We walked up to Princes Hill, and Geraldine was free in her opinions of her fellow cast members. It was a mostly happy company, with friendships forged in the Tivoli. The pantomime was an annual money-spinner, and it was considered a bit of fun and a distraction from the hard grind of vaudeville. Geraldine had never done vaudeville. She couldn’t, she said, sing, dance, or juggle, and she wasn’t willing to strip and assume a static, heroic pose as one of the living statues. I withheld my feelings about vaudeville and vaudevillians, not wishing to get off to a bad start. Geraldine clearly held her fellow performers in high regard.
‘We should go and see them after tomorrow’s show. Peggy Dunston — she’s the girl who plays Jill — is incredible. She’s one of the Dunstan Sisters, and you won’t belie
ve what they can do.’
I was feeling queasy at just the thought of what the Dunstan Sisters might be capable of. I suspected that they were one of those acts involving inhuman and nausea-inducing feats of physical elasticity. Nevertheless I agreed to go with Geraldine to the Tivoli the following evening. I’d known her for barely an hour, and I was already in her thrall.
We arrived at the house in Garton Street to find both Brian and Mother standing at the front gate. Peter Gilbert was walking south towards the cemetery. All three of them saw us approaching, and Peter Gilbert paused as if considering whether or not etiquette demanded that he return and offer a greeting. He decided against it, and strode on. Mother and Brian at least had the grace to wait for us. I began to introduce Geraldine, and realised too late that I didn’t know her last name. She rescued me by saying, as she took Mother’s hand, ‘Geraldine Buchanan. How lovely to meet you.’

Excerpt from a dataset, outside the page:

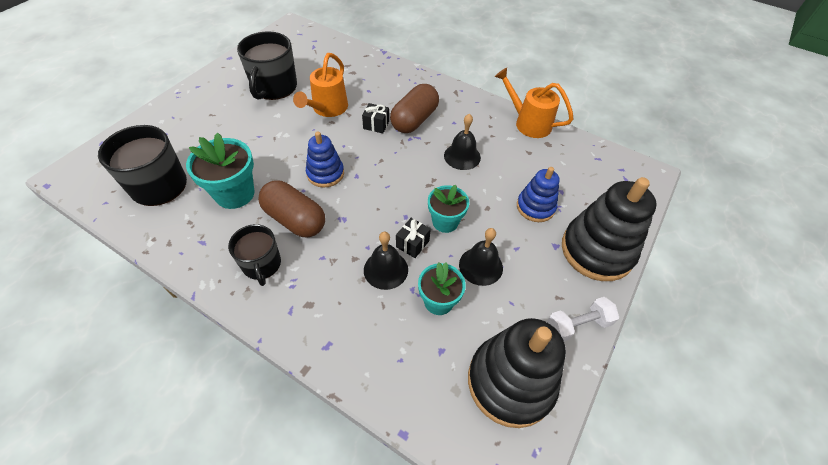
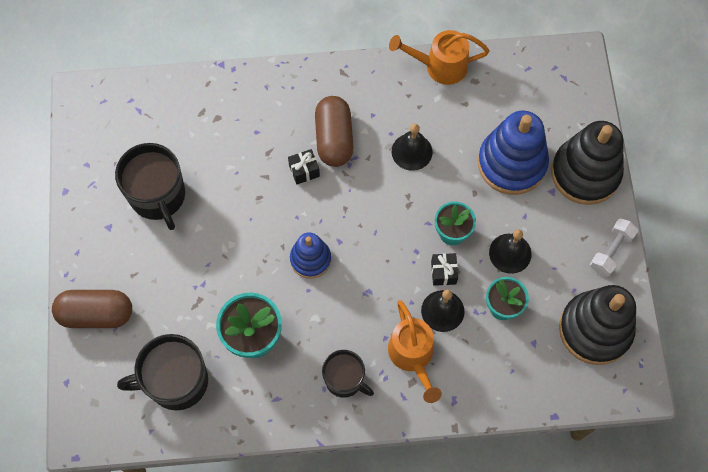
camera: 35 degrees left, 15 degrees up
(295, 219) = (330, 322): brown capsule -> brown capsule (96, 314)
(327, 109) = (239, 185): orange watering can -> orange watering can (413, 357)
(535, 207) = (512, 163): blue stacking toy -> blue stacking toy, size x1.74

She created precisely the impression that I’d hoped to create myself — that we’d known each other for some time. Brian looked Geraldine up and down, and his gaze was appreciative — a fact that made me absurdly and inexplicably proud of her. I’m not given to sudden, adolescent attachments, but as we sipped tea and made small talk in the front room of Mother’s house, I found my feelings for her migrating into the regions of the heart.
‘Do you enjoy being in pantomime, Geraldine?’ Mother asked.
‘Please, call me Gerald. Everybody does.’
‘A woman called Gerald? That’s rather unusual. Are you a lesbian?’
I was both appalled and unsurprised. Mother had made the impertinent inquiry into something of an art. Geraldine, to her credit, didn’t blanch.
‘What an interesting question, Mrs Power. I’m not a lesbian. Are you disappointed?’
‘Yes, I suppose I am rather. I like lesbians.’
‘My father’s name was Gerald. He died when I was very young and I just sort of assumed his name, but not his moustache.’